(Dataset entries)

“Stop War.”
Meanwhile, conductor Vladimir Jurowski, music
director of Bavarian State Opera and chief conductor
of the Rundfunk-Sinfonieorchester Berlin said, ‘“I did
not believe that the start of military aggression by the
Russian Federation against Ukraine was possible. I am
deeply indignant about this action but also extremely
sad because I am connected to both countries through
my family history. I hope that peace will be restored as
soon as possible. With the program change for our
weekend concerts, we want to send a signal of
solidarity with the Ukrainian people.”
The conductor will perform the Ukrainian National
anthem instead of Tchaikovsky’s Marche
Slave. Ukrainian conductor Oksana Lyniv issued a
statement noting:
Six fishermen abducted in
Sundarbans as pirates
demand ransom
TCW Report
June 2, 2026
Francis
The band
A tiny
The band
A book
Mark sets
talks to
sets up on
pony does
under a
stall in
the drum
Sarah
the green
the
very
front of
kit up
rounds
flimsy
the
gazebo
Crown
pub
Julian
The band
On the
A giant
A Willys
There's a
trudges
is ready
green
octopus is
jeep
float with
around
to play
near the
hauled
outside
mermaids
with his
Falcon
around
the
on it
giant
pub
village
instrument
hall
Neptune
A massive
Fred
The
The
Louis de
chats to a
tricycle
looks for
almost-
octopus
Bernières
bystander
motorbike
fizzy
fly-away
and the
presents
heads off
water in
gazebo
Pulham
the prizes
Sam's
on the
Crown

- Task instructions -
Give only the number of lines in the records that contain the string "Ukrainian".

- Expected output -
3